Zurich (awp) - Créant la surprise, la Banque nationale suisse (BNS) a lancé la ronde des assouplissements monétaires tant attendus par les marchés. Déclarant victoire dans sa lutte contre l'inflation et devançant notamment la Réserve fédérale américaine (Fed) et la Banque centrale européenne (BCE), l'institut d'émission helvétique a abaissé son taux directeur d'un quart de point de pourcentage à 1,5%.

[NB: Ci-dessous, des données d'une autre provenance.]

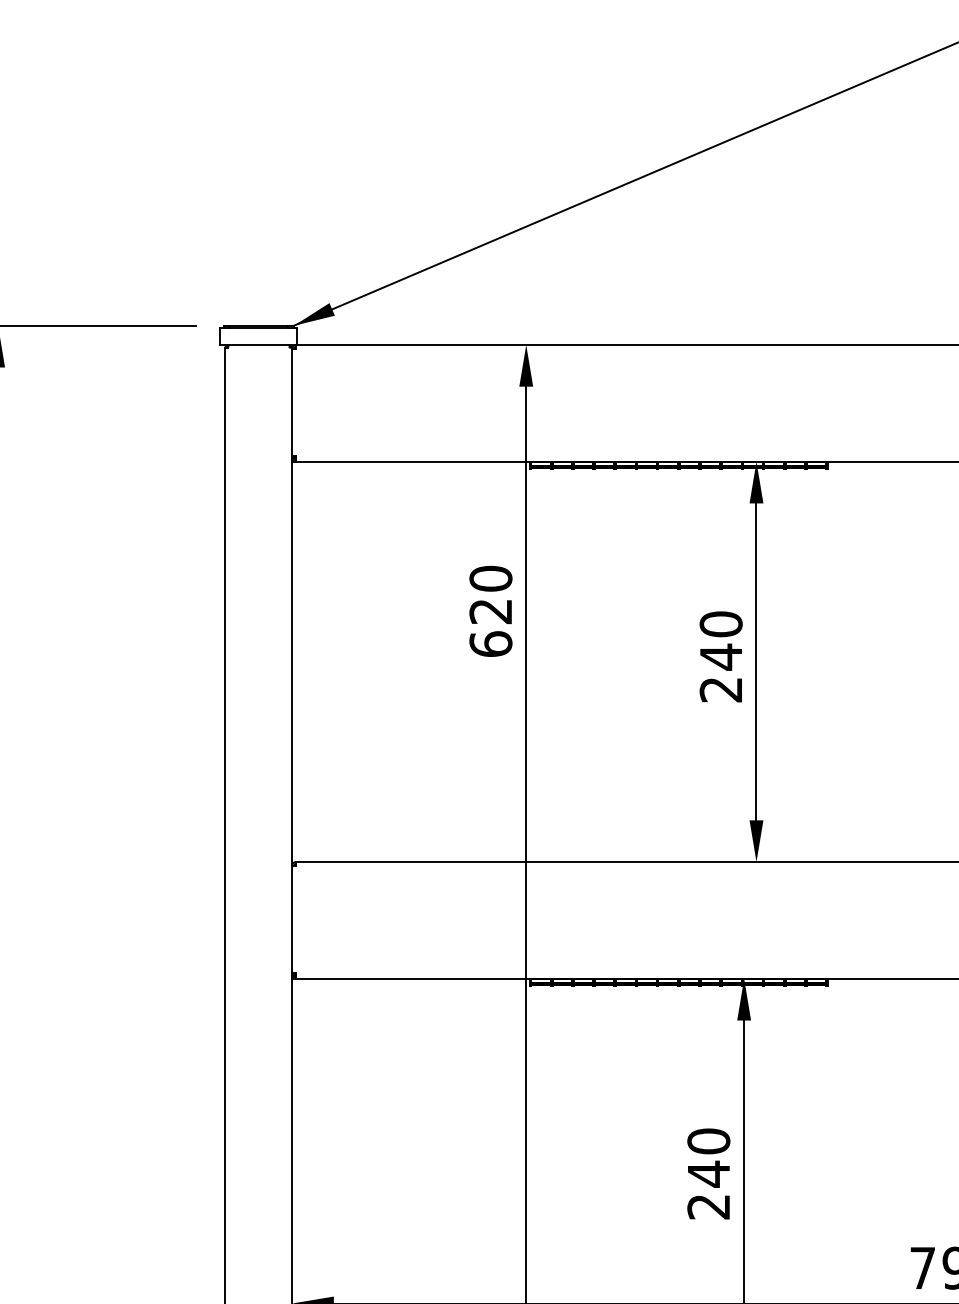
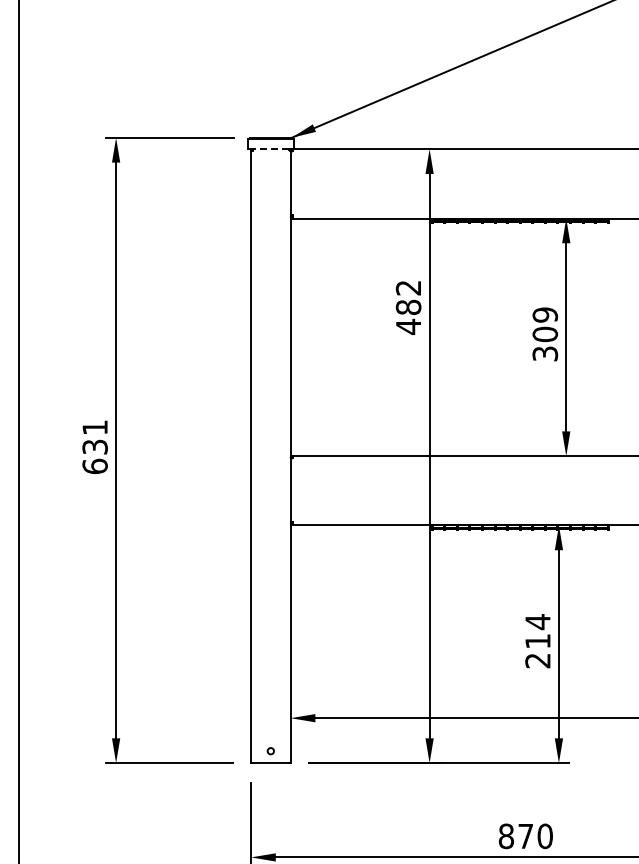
line: (258, 345) -> (270, 149), solid -> dashed
text: (490, 611) -> (408, 307), 620 -> 482
text: (721, 657) -> (545, 334), 240 -> 309
text: (708, 1157) -> (537, 631), 240 -> 214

La décision "tient compte de l'atténuation de la pression inflationniste et de l'appréciation du franc en termes réels enregistrée l'année écoulée", a souligné jeudi la banque centrale helvétique, estimant que "la lutte contre l'inflation au cours des cinq derniers semestres a été efficace". Cet abaissement du taux directeur "soutient la croissance", a ajouté la BNS, insistant qu'elle "reste par ailleurs disposée à être active au besoin sur le marché des changes".

L'objectif n'était pas de devancer d'autres instituts monétaires, mais de prendre une décision au "bon moment" pour la Suisse, a relevé devant la presse réunie à Zurich le président sortant de la BNS, Thomas Jordan. Il s'agit d'assurer les "conditions monétaires adéquates", a assuré le Biennois qui quittera la banque centrale helvétique à fin septembre, alors que depuis juin 2023 les prix à la consommation n'ont cessé de reculer en Suisse, ceux-ci s'inscrivant désormais largement dans l'objectif de stabilité de 0% à 2% défendu par la BNS.

Reculant en Suisse de 1,7% en décembre à 1,3% en janvier et 1,2% en février, le renchérissement est nettement inférieur aux 2,6% et 3,2% affichés en février respectivement dans la zone euro et aux Etats-Unis. Après cinq resserrements monétaires opérés dès juin 2022, qui ont vu le taux directeur de la BNS passer de -0,75% à +1,75% en juin 2023, la BNS avait opté fin septembre dernier pour un premier statu quo monétaire, réitéré en décembre.

Vers une hausse modérée de la croissance

Et en matière de prix, la BNS envisage l'avenir dans l'optimisme. Attendue jusqu'alors par la BNS à 1,9% cette année, l'inflation devrait refluer à 1,4%, le ralentissement du renchérissement de certaines catégories de biens s'étant révélé plus marqué que prévu. Pour 2025, l'institut d'émission anticipe un taux de 1,2%, contre 1,6% lors de son dernier examen de la situation économique et monétaire.

Mais la BNS n'en baisse pas pour autant la garde et continuera de surveiller de près l'évolution des prix, "l'incertitude demeurant relativement forte", a averti Thomas Jordan. L'institut se veut aussi relativement optimiste pour la croissance économique helvétique, compte tenu d'une faible demande extérieure et de la vigueur du franc, tablant sur une hausse du produit intérieur brut (PIB) d'environ 1% en 2024, contre une fourchette de 0,5% à 1,0% auparavant.

Surpris dans leur majorité, les économistes reconnaissent quant à eux une certaine logique à la démarche de la BNS. Dans son évaluation, l'institut d'émission a accordé plus de poids aux faibles chiffres de l'inflation qu'aux raisons d'attendre, observe chez UBS Alessandro Bee. Un pas que les experts attribuent aussi à l'appréciation réelle du franc. La situation difficile du secteur suisse des exportations a constitué un argument supplémentaire en faveur de la baisse des taux d'intérêt et d'un franc suisse plus faible à l'avenir, écrit ainsi Karsten Junius, chez Safra Sarasin.

Le pas franchi par la BNS n'a pas tardé à produire ses premiers effets sur la devise helvétique, celle-ci fléchissant nettement face au dollar et à l'euro. Vers 12h40, la monnaie unique s'appréciait de 0,6% à 0,9742 franc, soit le niveau de juillet 2023, et le billet vert de 0,7% à 0,893 franc, au plus haut depuis le début de l'année.